Nach einer umstrittenen Wahl im westafrikanischen Benin gab die unabhängige Wahlkommission am Montagmorgen die endgültigen Resultate des Urnengangs bekannt. Amtsinhaber Boni Yayi ist demnach mit rund 53 % der Stimmen als Präsident der Republik Benin wiedergewählt worden. Damit hat er die absolute Mehrheit erreicht und wurde von den Sprechern der Kommission bereits offiziell in seinem Amt bestätigt. Adrien Houngbedji, der als stärkster Kandidat neben Yayi gehandelt wurde, musste sich mit rund 37 % der Wählerstimmen geschlagen geben.

Die Präsidentschaftswahl vom 13. März war im Vorfeld zweimal verschoben worden. Die Opposition hatte der Regierung Manipulation bei der Wählerregistrierung vorgeworfen. Hunderttausende wahlberechtigte Beniner sollen nicht in den offiziellen Wählerregistern aufgeführt gewesen sein.

Auch nach den ersten Hochrechnungen der Wahl zeigte sich die Opposition um Adrien Houngbedji unzufrieden mit dem Verlauf der Abstimmung. Sie warfen Yayi Wahlbetrug vor und kündigten an, das Ergebnis nicht zu akzeptieren. Bereits am vergangenen Dienstag hatte der amtierende Präsident seine Wiederwahl verkündet. Die Opposition versuchte offenbar bis zum Montag den Sprecher der Wahlkommission daran zu hindern, die Ergebnisse offiziell bekanntzugeben.

Die wirtschaftliche Staatengemeinschaft ECOWAS zeigte sich besorgt über die Spannungen zwischen den konkurrierenden Parteien in Benin und forderte die Kandidaten auf, die Ergebnisse zu akzeptieren und die Vorwürfe des Wahlbetrugs im Rahmen der rechtlichen Möglichkeiten zu klären.

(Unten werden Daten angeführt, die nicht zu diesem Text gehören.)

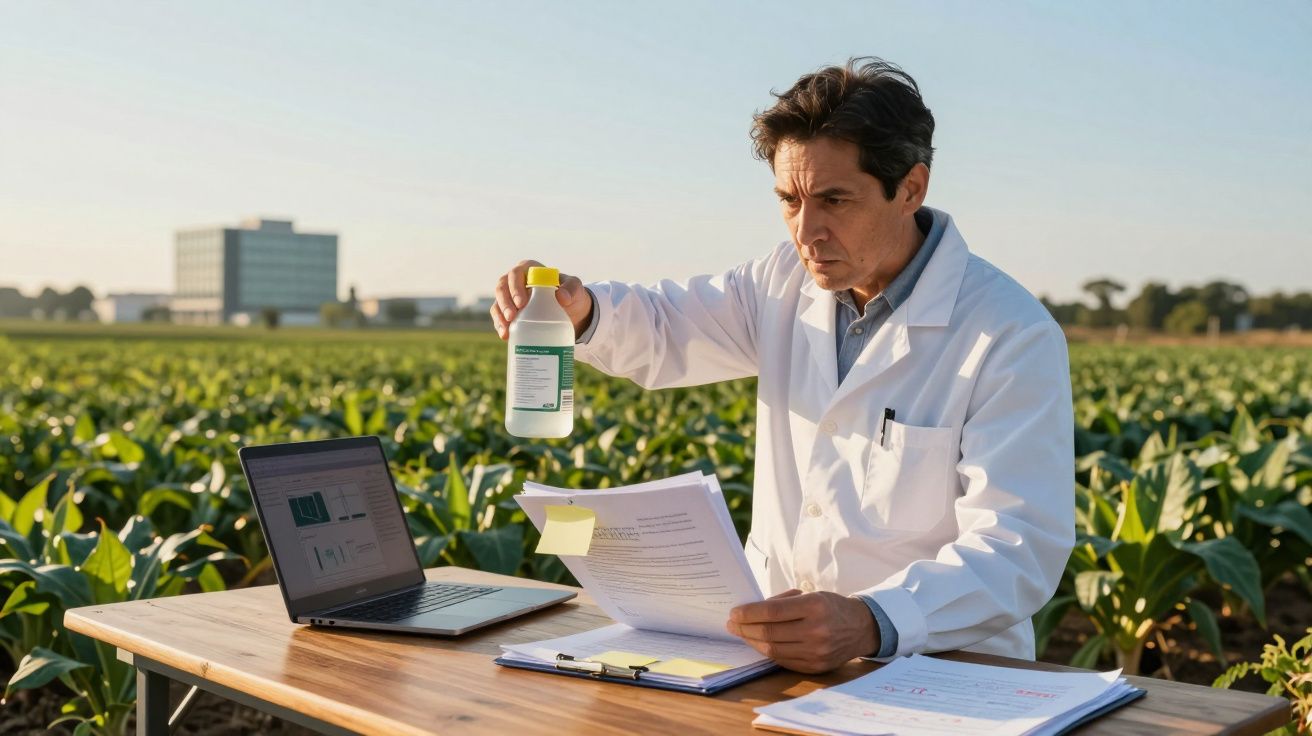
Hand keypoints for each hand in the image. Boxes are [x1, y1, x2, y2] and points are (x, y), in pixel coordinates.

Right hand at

In einigen Regionen des Landes war es nach der Bekanntgabe der vorläufigen Resultate am Freitag zu Unruhen gekommen. Der Sieg Boni Yayis war zu diesem Zeitpunkt bereits deutlich erkennbar.

Bereits bei den letzten Wahlen in Benin im Jahr 2006 gab es ein Kopf-an-Kopf-Rennen zwischen Adrien Houngbedji und Boni Yayi. Yayi setzte sich damals im zweiten Wahlgang unerwartet gegen seinen stärksten Gegner um das Präsidentenamt durch. Zentrales Wahlkampfthema Yayis war in dieser Wahl die Bekämpfung der Korruption in Benin. Während seiner Amtszeit war er jedoch mehrmals selbst der Korruption bezichtigt worden. Da er also auch als eher umstrittene Persönlichkeit in Benin gilt, rechneten Experten mit einem weniger deutlichen Ergebnis für diese nun abgeschlossene Wahl um das Amt des Präsidenten in Benin.